The years that followed revealed that unity of objectives did not mean unity of projects. From Saudi Arabia’s perspective, this separatist project not only threatened Yemen’s unity but also brought the Southern Transitional Council’s eastward expansion dangerously close to Saudi strategic lines.
In truth, this split had surfaced long ago. The UAE has not only fueled the civil war in Yemen but has also stoked conflict in Sudan, backing the Rapid Support Forces, which most recently were implicated in serious crimes against humanity in el-Fasher. It is no secret that the entire diplomatic infrastructure behind Somaliland’s recognition—that is, the full framework of relations between Israel and Somaliland—was prepared by the UAE.
It is not difficult to infer that el-Fasher today is advancing along the same path as Somaliland’s recognition. Under the same model, the eventual recognition of the Southern Transitional Council in Yemen, followed by all three aligning themselves with Israel under the banner of “normalization,” constitutes a UAE–Israel plan.

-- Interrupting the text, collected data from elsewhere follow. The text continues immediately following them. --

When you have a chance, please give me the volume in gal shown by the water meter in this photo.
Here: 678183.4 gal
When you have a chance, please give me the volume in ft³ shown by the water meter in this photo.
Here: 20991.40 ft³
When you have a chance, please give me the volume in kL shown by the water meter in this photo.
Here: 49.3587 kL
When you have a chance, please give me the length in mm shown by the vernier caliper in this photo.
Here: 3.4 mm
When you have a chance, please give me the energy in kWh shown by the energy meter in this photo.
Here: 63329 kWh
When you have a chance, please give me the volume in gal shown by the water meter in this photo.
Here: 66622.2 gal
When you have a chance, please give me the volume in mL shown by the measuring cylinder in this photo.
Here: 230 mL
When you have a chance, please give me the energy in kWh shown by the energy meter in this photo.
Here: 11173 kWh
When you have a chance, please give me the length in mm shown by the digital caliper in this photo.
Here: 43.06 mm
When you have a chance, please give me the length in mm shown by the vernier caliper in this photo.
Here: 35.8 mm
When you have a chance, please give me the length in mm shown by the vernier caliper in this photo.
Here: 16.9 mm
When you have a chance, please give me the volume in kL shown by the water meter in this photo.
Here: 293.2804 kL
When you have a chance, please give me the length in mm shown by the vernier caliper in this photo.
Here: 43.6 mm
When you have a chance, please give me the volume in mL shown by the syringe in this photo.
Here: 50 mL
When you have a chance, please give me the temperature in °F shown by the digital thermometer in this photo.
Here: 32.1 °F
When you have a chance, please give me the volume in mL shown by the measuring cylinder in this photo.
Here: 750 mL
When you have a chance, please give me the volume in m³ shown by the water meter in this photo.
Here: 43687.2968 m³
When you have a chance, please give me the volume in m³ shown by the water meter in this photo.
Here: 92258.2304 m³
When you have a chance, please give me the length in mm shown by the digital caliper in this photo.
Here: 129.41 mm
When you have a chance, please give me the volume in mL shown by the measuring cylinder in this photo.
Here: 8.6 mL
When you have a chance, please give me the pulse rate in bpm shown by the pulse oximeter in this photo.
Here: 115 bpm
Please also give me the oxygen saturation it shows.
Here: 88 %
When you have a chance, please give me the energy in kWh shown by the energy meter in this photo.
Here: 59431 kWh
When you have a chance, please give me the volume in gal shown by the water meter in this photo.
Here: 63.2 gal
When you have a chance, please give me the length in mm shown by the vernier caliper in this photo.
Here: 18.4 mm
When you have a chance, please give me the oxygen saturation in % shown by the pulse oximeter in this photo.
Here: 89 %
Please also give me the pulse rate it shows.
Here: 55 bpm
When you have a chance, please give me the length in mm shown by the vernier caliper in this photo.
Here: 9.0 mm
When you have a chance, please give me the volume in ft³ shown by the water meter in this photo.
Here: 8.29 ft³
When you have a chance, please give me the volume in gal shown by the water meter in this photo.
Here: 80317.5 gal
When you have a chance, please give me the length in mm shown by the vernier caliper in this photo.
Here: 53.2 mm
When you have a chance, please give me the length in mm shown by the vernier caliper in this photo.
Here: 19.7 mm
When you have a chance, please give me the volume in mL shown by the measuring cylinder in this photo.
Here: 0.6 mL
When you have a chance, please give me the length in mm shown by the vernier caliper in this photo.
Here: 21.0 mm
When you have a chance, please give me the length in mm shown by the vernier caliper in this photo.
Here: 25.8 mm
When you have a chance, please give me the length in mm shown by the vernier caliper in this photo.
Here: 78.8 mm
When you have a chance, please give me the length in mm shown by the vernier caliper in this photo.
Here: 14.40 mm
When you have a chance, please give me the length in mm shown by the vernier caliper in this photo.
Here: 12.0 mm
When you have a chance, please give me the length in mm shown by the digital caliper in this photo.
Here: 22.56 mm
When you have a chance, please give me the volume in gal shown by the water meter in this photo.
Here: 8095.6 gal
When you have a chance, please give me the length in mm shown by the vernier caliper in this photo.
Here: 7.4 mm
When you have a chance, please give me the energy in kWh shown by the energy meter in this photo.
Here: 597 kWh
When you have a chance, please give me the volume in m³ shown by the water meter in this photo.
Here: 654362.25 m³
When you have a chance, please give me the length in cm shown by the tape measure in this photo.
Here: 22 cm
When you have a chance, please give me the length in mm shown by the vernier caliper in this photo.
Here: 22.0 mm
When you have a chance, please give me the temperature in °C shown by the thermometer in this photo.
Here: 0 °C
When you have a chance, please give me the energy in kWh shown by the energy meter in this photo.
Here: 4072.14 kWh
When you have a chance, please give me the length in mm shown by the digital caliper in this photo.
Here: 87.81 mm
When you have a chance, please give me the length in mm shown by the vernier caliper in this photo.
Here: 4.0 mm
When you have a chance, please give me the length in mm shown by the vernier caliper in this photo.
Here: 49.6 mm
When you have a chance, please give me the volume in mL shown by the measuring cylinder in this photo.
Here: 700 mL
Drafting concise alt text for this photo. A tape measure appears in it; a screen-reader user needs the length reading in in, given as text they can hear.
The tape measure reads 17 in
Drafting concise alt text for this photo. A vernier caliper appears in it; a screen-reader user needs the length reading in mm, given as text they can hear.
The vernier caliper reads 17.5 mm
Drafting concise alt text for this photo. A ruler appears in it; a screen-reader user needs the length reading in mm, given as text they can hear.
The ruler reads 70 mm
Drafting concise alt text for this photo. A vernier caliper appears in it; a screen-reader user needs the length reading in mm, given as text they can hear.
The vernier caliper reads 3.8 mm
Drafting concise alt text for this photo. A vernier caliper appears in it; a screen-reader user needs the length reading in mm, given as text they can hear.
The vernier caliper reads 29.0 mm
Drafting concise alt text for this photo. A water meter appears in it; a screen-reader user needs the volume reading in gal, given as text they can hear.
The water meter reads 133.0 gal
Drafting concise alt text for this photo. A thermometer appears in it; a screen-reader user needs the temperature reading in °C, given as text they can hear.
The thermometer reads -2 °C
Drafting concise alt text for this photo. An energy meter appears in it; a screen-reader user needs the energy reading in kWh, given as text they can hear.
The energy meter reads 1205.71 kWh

Against all these unilateral initiatives by its partner, Saudi Arabia’s silence until now had been striking. The UAE has acted as Israel’s strongest partner in all of its openings across the Islamic world and Africa.
Some analysts attributed the UAE’s independent actions and Saudi Arabia’s silence to the fact that both were aligned with the US–Israel axis. However, what is certain is that Saudi Arabia had no interest in being encircled in this manner by the UAE and Israel, nor could it fail to perceive this as a major threat.
It was precisely when this threat became unmistakably clear that Saudi Arabia, through a note personally issued by King Salman bin Abdulaziz, demanded that the UAE “withdraw its forces from Yemen within 24 hours.” At the same time, Saudi Arabia struck UAE weapons and armored vehicles, as well as forces affiliated with the Southern Transitional Council.
The fact that the ultimatum came directly from King Salman underscored the seriousness of the situation, and indeed, before 24 hours had passed, the UAE announced that it was withdrawing from the coalition and ending its military operations in Yemen. However, serious doubts remain as to whether it will adhere to this decision, as it is known to conduct operations in many countries without officially acknowledging them.
Still, the fact that Saudi Arabia has felt threatened by Israel’s expansionism and has taken a stand against a coalition that had turned into a separate, deceptive structure with the UAE is a sign of a welcome climate change. I speak with Yemenis, and there is widespread joy and optimism—late, but better than never.
Of course, we can also attribute this development to the winds that the Al-Aqsa Flood continues to stir.